:: What to produce ::
In the data below, pick out each line that contains the string "planeOp" and copy those lines.
---- Available records
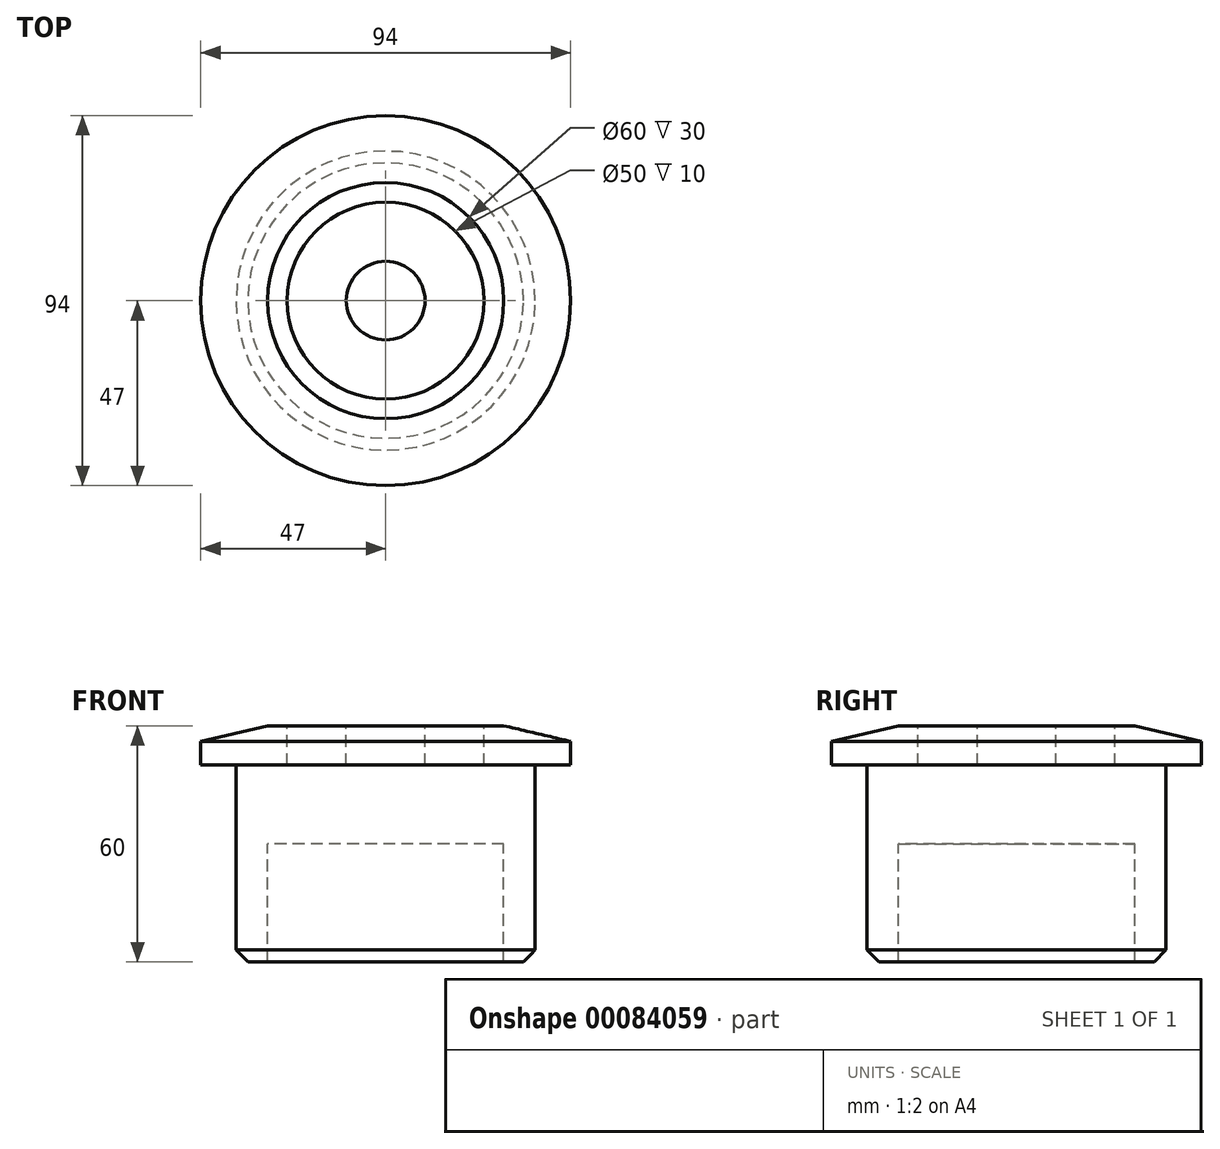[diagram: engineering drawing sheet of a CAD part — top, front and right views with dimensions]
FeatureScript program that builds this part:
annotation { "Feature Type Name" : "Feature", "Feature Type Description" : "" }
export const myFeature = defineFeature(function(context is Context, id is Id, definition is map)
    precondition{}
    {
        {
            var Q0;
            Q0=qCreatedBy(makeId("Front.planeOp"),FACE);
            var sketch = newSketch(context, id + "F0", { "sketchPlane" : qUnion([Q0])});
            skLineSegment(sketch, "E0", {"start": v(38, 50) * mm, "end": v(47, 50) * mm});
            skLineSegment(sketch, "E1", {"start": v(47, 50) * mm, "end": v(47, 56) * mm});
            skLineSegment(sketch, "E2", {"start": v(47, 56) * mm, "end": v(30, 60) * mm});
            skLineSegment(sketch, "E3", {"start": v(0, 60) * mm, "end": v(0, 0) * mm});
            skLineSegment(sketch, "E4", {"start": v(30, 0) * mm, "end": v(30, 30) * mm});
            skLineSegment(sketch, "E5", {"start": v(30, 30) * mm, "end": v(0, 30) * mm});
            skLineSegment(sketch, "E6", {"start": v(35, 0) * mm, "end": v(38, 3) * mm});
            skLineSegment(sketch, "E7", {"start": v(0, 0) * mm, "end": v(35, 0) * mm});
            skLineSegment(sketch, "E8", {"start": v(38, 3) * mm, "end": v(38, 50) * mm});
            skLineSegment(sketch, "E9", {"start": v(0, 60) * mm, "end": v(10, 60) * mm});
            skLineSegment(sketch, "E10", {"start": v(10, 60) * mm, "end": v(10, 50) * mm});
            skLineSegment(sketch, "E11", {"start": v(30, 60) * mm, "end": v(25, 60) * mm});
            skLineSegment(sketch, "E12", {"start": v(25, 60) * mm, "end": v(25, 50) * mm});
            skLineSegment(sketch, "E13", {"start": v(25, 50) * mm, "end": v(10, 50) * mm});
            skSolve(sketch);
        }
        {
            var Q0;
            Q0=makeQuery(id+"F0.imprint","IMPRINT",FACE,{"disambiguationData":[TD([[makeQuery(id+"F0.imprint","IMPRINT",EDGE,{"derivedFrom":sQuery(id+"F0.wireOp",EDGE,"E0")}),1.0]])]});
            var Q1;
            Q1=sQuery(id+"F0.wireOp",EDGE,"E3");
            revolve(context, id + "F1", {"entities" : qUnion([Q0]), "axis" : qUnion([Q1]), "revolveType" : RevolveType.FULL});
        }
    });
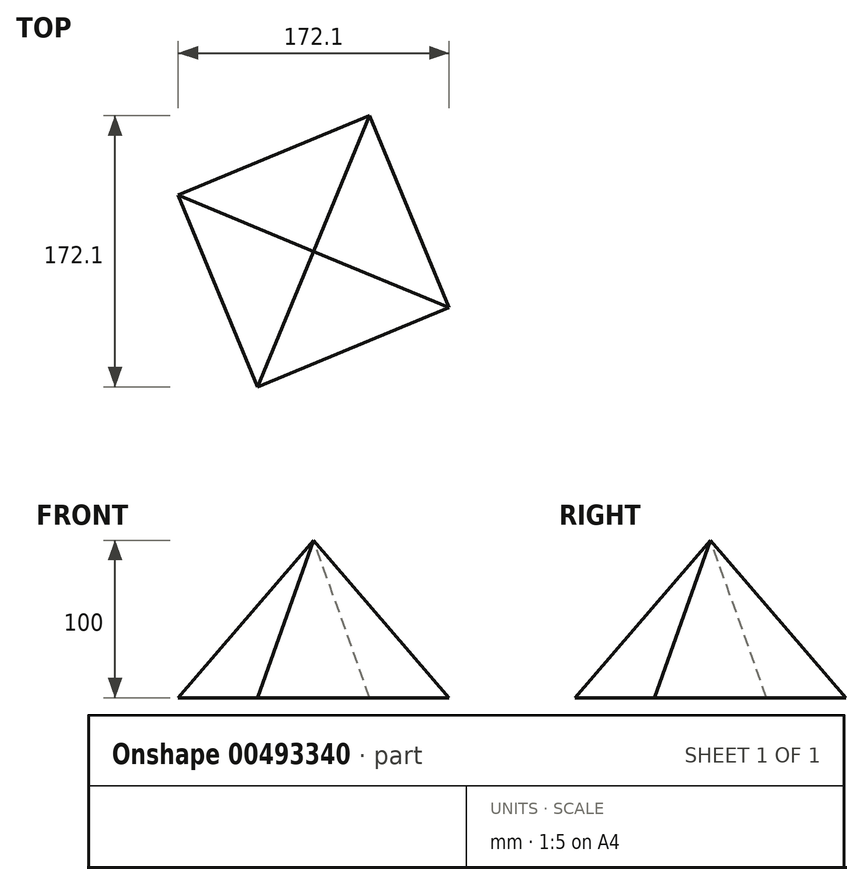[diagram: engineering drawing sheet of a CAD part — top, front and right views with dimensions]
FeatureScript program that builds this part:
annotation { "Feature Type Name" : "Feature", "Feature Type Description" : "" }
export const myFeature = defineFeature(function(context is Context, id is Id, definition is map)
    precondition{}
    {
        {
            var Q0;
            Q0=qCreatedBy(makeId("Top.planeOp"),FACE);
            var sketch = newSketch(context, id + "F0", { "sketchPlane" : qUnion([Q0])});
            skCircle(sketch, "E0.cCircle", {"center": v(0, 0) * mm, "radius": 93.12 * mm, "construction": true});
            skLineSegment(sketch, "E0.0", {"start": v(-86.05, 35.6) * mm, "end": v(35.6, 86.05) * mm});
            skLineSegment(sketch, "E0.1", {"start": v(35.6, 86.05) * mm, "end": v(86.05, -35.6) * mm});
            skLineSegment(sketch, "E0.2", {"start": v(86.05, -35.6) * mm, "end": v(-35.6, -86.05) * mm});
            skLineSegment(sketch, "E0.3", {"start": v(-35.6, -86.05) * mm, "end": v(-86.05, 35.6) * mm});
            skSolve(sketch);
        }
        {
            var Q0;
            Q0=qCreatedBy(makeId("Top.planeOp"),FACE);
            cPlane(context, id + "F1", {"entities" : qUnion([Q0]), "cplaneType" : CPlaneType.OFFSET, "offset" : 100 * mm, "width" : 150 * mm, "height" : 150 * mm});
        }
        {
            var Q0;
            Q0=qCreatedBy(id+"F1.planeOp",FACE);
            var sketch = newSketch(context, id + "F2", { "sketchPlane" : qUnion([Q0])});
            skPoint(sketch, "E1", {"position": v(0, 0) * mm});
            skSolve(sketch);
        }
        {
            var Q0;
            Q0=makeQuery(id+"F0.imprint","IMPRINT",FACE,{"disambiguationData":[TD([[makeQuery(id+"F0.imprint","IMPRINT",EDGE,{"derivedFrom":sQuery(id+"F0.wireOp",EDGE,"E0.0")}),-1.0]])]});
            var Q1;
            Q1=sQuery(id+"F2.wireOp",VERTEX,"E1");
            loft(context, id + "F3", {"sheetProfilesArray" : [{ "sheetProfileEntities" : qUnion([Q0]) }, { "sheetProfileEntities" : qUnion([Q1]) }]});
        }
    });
--------
:: Complete response ::
            Q0=qCreatedBy(makeId("Front.planeOp"),FACE);
            Q0=qCreatedBy(makeId("Top.planeOp"),FACE);
            Q0=qCreatedBy(makeId("Top.planeOp"),FACE);
            Q0=qCreatedBy(id+"F1.planeOp",FACE);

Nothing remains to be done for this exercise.